[What this task involves]: Check each line of the listing for the string "lines". Copy those where it appears.

[Data provided]:
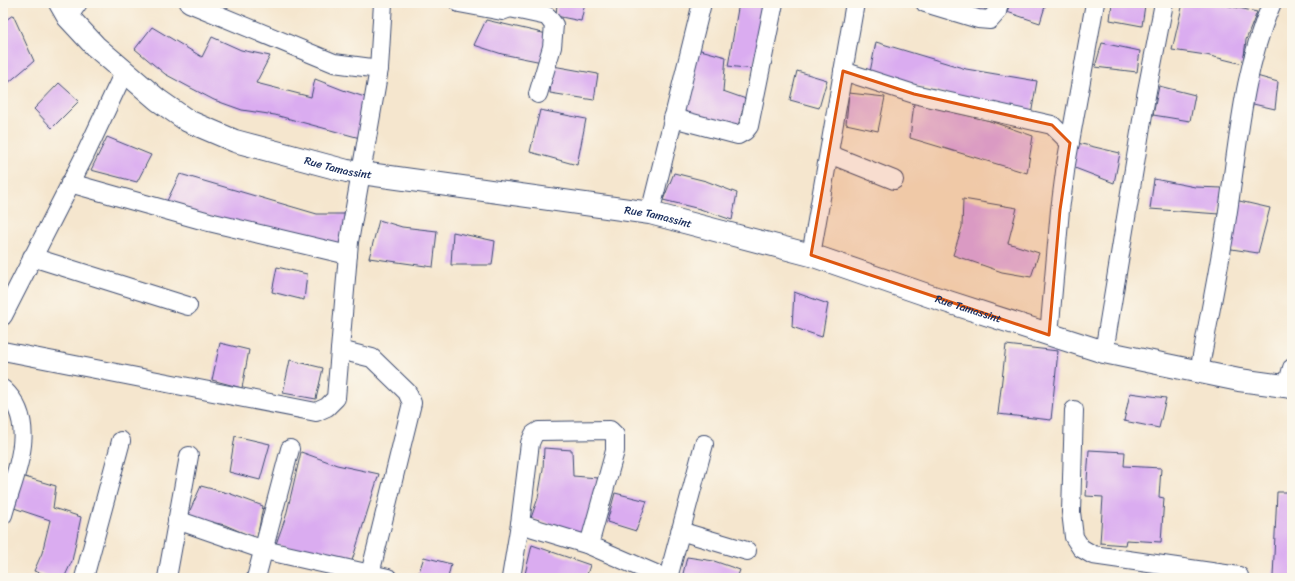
<svg xmlns="http://www.w3.org/2000/svg" width="1295" height="581" viewBox="0 0 1295 581" font-family="Sriracha,sans-serif">
<style>
.building{fill:#daacf0}
.lines{fill:none;stroke-linecap:round;stroke-linejoin:round}
.minor-casing{stroke:#3c4a6f;stroke-width:20}
.secondary-casing{stroke:#3c4a6f;stroke-width:24}
.minor{stroke:#fff;stroke-width:18}
.secondary{stroke:#fff;stroke-width:22}
.marked{fill:#de5710;fill-opacity:0.2;stroke:#de5710;stroke-width:3;stroke-linejoin:round}
.labels{text-anchor:middle;dominant-baseline:central;stroke-width:4;stroke-linejoin:round;paint-order:stroke}
.street-label{font-size:11px;fill:#1b2f5e;stroke:#fbf7ec}
</style>
<rect width="100%" height="100%" fill="#fbf7ec"/>
<filter id="ink" filterUnits="userSpaceOnUse"><feTurbulence type="fractalNoise" baseFrequency=".025" numOctaves="2"/><feDisplacementMap in="SourceGraphic" scale="8" xChannelSelector="R" yChannelSelector="G"/><feConvolveMatrix kernelMatrix="1 2 1 2 8 2 1 2 1" color-interpolation-filters="sRGB"/></filter>
<filter id="wash" filterUnits="userSpaceOnUse"><feTurbulence type="fractalNoise" baseFrequency=".012" numOctaves="4" result="noise"/><feDisplacementMap in="SourceGraphic" scale="16" xChannelSelector="R" yChannelSelector="G"/><feGaussianBlur stdDeviation="0.9" result="paint"/><feColorMatrix in="noise" values="0 0 0 0 0 0 0 0 0 0 0 0 0 0 0 0 0 1.4 0 .05"/><feComposite in="paint" operator="in"/></filter>
<g filter="url(#wash)">
<rect width="100%" height="100%" fill="#f5e6ce"/>
<g id="blocks">
<g class="building">
<path d="M557,3H585L581,21L556,16Z"/>
<path d="M739,3H769L753,69L728,66Z"/>
<path d="M951,3H986L984,15Z"/>
<path d="M1010,3H1046L1040,23L1007,12Z"/>
<path d="M1112,3H1137L1145,5L1142,26L1110,20Z"/>
<path d="M1183,3H1216L1257,12L1246,40L1243,64L1206,55L1172,50Z"/>
<path d="M13,15L34,61L8,83L3,75V22Z"/>
<path d="M486,20L547,34L542,62L502,54L474,45Z"/>
<path d="M152,27L202,57L212,37L241,50L270,56L256,83L311,97L315,79L343,90L371,99L360,138L275,115L242,110L214,100L189,87L165,74L135,49Z"/>
<path d="M876,42L966,69L1037,81L1031,115L965,99L870,72Z"/>
<path d="M1102,43L1140,51L1137,72L1095,67Z"/>
<path d="M697,49L726,57L723,91L746,99L737,129L683,117Z"/>
<path d="M553,66L598,74L594,100L550,93Z"/>
<path d="M797,71L827,80L819,108L790,100Z"/>
<path d="M1253,75L1278,82L1275,109L1249,103Z"/>
<path d="M59,83L79,101L52,128L34,109Z"/>
<path d="M1159,86L1195,95L1190,121L1153,115Z"/>
<path d="M849,93L885,97L878,131L846,124Z"/>
<path d="M914,103L987,120L1033,136L1027,173L910,138Z"/>
<path d="M540,110L586,119L577,165L530,152Z"/>
<path d="M107,137L151,155L137,182L91,170Z"/>
<path d="M1073,142L1120,153L1114,183L1067,165Z"/>
<path d="M674,173L706,181L737,193L732,220L700,209L663,200Z"/>
<path d="M180,174L317,214H350L341,251L165,205Z"/>
<path d="M1154,179L1195,187L1222,188L1219,214L1150,209Z"/>
<path d="M963,199L1017,208L1008,243L1039,253L1031,277L1002,272L953,255L962,227Z"/>
<path d="M1235,200L1270,208L1258,253L1225,248Z"/>
<path d="M379,220L402,227L437,231L433,267L369,258Z"/>
<path d="M453,232L495,241L492,265H451Z"/>
<path d="M277,267L307,274L304,300L272,292Z"/>
<path d="M794,292L828,304L822,337L792,327Z"/>
<path d="M220,343L249,350L242,388L212,380Z"/>
<path d="M1006,345L1058,351L1051,420L998,414Z"/>
<path d="M290,360L323,368L316,399L283,393Z"/>
<path d="M1130,393L1166,398L1159,428L1124,421Z"/>
<path d="M235,436L270,444L260,480L229,472Z"/>
<path d="M544,448L572,450L573,476L598,478L585,536L531,518L538,498L543,469Z"/>
<path d="M1089,450L1125,452L1124,466L1161,468L1159,497L1164,498L1161,542L1126,540L1125,545L1100,543L1103,497L1086,496Z"/>
<path d="M301,452L337,465L379,474L351,564L276,544L286,516Z"/>
<path d="M18,475L56,486L53,508L81,517L72,561L64,578H56L34,571L42,553L50,520L11,507Z"/>
<path d="M201,486L231,494L263,506L257,539L225,525L187,517Z"/>
<path d="M1277,492H1292V578L1273,577Z"/>
<path d="M615,493L647,501L636,531L607,522Z"/>
<path d="M532,545L590,565L586,578H524Z"/>
<path d="M424,557L451,564L448,578H417Z"/>
<path d="M687,557L714,561L740,570L737,578H682Z"/>
</g>
</g>
</g>
<g filter="url(#ink)">
<use href="#blocks" fill-opacity="0" stroke="#3c4a6f" stroke-width="1"/>
<g class="lines">
<defs>
<g id="minor">
<path d="M189,3L334,63L379,69"/>
<path d="M459,3L502,11L510,8L512,3"/>
<path d="M925,3L978,19L990,20L997,12L999,3"/>
<path d="M510,8L547,16L554,25L552,47L538,94"/>
<path d="M68,17L78,3"/>
<path d="M843,71L914,94L1052,125L1070,143"/>
<path d="M673,118L738,135L745,131L749,126L774,3"/>
<path d="M829,154L894,180"/>
<path d="M70,183L209,222L348,255"/>
<path d="M650,213L702,3"/>
<path d="M811,255L855,3"/>
<path d="M32,257L188,306"/>
<path d="M3,316L85,155L124,72"/>
<path d="M1049,335L1060,210L1066,164L1095,3"/>
<path d="M3,351L316,412L327,407L336,398L340,350"/>
<path d="M1104,352L1146,96L1164,3"/>
<path d="M1199,372C1209,316 1221,260 1229,204C1239,136 1244,67 1272,3"/>
<path d="M1287,386L1292,368"/>
<path d="M3,389C41,424 14,474 3,515"/>
<path d="M1074,410L1071,512L1074,537L1081,548L1093,555L1239,576"/>
<path d="M177,520L264,550L388,578"/>
<path d="M520,524L589,545"/>
<path d="M680,531L747,551"/>
<path d="M84,578L121,441"/>
<path d="M167,578L189,456"/>
<path d="M256,578L290,449"/>
<path d="M369,578L412,403L407,392L372,358L340,350L349,242L379,69L383,3"/>
<path d="M511,578L520,524L530,443L534,434L539,431L610,430L615,435V451L589,545L665,578"/>
<path d="M668,578L704,444"/>
</g>
<g id="secondary">
<path id="s1" d="M60,3L68,17L95,46L158,100L188,121L235,141L347,171L650,213L811,255L933,297L1104,352L1239,380L1292,387"/>
</g>
</defs>
<use href="#minor" class="minor-casing"/>
<use href="#secondary" class="secondary-casing"/>
<use href="#minor" class="minor"/>
<use href="#secondary" class="secondary"/>
</g>
</g>
<path class="marked" d="M843,71L914,94L1052,125L1070,143L1060,210L1049,335L811,255Z"/>
<g class="labels">
<g class="street-label">
<text stroke="none"><textPath href="#s1" startOffset="333">Rue Tamassint</textPath></text>
<text stroke="none"><textPath href="#s1" startOffset="657">Rue Tamassint</textPath></text>
<text stroke="none"><textPath href="#s1" startOffset="981">Rue Tamassint</textPath></text>
</g>
</g>
<rect width="1295" height="581" fill="none" stroke="#fbf7ec" stroke-width="16"/>
</svg>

[Response box]:
.lines{fill:none;stroke-linecap:round;stroke-linejoin:round}
<g class="lines">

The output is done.